TEXT SHOWN:
——————
The Pittsburgh Press (January 30, 1943)
Roving Reporter
By Ernie Pyle
A forward airdrome in French North Africa – (Jan. 29)
There is nothing lighthearted about the imminence of death at the moment it is upon a man, but the next morning it can be very funny. It is worth a small fortune to be around an American camp on the morning after an aerial attack. Soldier comics have fertile ground then, and they go to work in the old vaudeville fashion of getting a laugh by making fun of yourself.
The other morning, I sat in a tent with a dozen airplane mechanics and heard Sgt. Claude Coggey of Richmond, Virginia, speak. The sergeant said:
I hear there’s one man who says he was not scared last night. I want to meet that man and shake his hand. Then I’ll knock him down for being a damned liar.
Me, I was never so scared in my life. As soon as those bombs started dropping, I started hunting a chaplain. Boy, I needed some morale-building. A big one came whistling down. I dived into the nearest trench and landed right on top of a chaplain. Pretty soon I had an idea. I said, “Chaplain, are you with me?” He said, “Brother, I’m ahead of you.” So, we went whisht out of the ditch and took off for the mountains.
Anybody who says a scared man can’t make 50 miles an hour uphill doesn’t know what he’s talking about. Me and the chaplain can prove it. Now and then we’d slow down to about 30 miles an hour and listen for a plane, and then speed up again. But in the moonlight the Jerries picked us out and came down shooting. I dived into an irrigation ditch full of water and went right to the bottom. After a while I said “Chaplain, you still with me?” And he said, “With you, hell, I’m under you.”
It never occurred to me till this morning what damned fools we were to get out of that ditch and run in the moonlight. It won’t happen again. After this, from 6 p.m. on, my address will be the top of that farthest mountain peak.
The reactions of the American soldiers to their first bad bombings have been exactly what you would expect of them. They take it in a way to make you proud. The following figures aren’t literal for any certain camp or particular bombing, but just my own generalization, which I believe a real survey would authenticate. Say you’ve got a camp of 5,000 men, and they go through a dive-bombing and machine-gun strafing. One man out of that 5,000 will break completely and go berserk. He may never recover. Perhaps 25 will momentarily lose their heads and start dashing around foolishly. A couple of hundred will decide to change trenches when the bombs seem too close, forgetting that the safest place is the hole where you are. The 4,774 others will stay right in their trenches, thoroughly scared, but in full possession of themselves. They’ll do exactly the right thing. The moment it’s over they’ll be out with shovels and tools helping to put out fires, working just as calmly as they would in the safety of broad daylight.
——————
SUPPLIED DATA:

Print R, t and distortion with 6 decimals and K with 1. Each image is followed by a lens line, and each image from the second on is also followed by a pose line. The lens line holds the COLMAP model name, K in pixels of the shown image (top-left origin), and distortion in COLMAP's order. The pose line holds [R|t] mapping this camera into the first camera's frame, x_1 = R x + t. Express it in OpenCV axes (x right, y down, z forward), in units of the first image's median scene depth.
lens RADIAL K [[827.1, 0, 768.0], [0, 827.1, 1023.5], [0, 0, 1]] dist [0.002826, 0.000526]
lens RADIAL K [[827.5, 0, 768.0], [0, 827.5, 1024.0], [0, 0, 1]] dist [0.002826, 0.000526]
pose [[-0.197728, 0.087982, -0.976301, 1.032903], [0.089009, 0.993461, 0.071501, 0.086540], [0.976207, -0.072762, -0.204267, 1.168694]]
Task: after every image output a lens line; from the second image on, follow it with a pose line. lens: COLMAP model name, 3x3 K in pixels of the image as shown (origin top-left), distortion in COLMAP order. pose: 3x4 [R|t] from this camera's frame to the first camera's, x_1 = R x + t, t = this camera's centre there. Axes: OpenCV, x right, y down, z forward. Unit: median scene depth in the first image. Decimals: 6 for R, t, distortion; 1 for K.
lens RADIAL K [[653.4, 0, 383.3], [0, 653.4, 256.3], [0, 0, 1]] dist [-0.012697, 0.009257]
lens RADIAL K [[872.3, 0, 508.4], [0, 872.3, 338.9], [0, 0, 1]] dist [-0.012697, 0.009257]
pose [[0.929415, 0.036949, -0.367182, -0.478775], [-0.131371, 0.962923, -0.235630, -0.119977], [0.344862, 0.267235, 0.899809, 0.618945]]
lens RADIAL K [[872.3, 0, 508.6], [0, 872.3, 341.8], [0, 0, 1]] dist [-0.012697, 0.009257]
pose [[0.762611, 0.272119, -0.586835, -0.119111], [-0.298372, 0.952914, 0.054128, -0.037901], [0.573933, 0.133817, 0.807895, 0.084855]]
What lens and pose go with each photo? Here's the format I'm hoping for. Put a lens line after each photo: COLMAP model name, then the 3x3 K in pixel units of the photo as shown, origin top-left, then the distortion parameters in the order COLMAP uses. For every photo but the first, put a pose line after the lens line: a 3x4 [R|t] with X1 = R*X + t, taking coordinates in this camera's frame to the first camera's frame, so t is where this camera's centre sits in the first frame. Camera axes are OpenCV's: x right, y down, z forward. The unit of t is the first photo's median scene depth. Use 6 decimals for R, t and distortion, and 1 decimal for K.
——————
BRIEF A: Translate this sentence from the Roving Reporter column into Spanish: "They take it in a way to make you proud."
BRIEF B: Reproduce the passage of the Roving Reporter column starting at "There is nothing" and ending at "fun of yourself.", changing "vaudeville" to "music-hall".
BRIEF C: In the Roving Reporter column, what does Sgt. Claude Coggey say his address will be from 6 p.m. on?

EXERCISE RESPONSE A: Lo soportan de una manera que te hace sentir orgulloso.

EXERCISE RESPONSE B:
There is nothing lighthearted about the imminence of death at the moment it is upon a man, but the next morning it can be very funny. It is worth a small fortune to be around an American camp on the morning after an aerial attack. Soldier comics have fertile ground then, and they go to work in the old music-hall fashion of getting a laugh by making fun of yourself.

EXERCISE RESPONSE C: The top of that farthest mountain peak.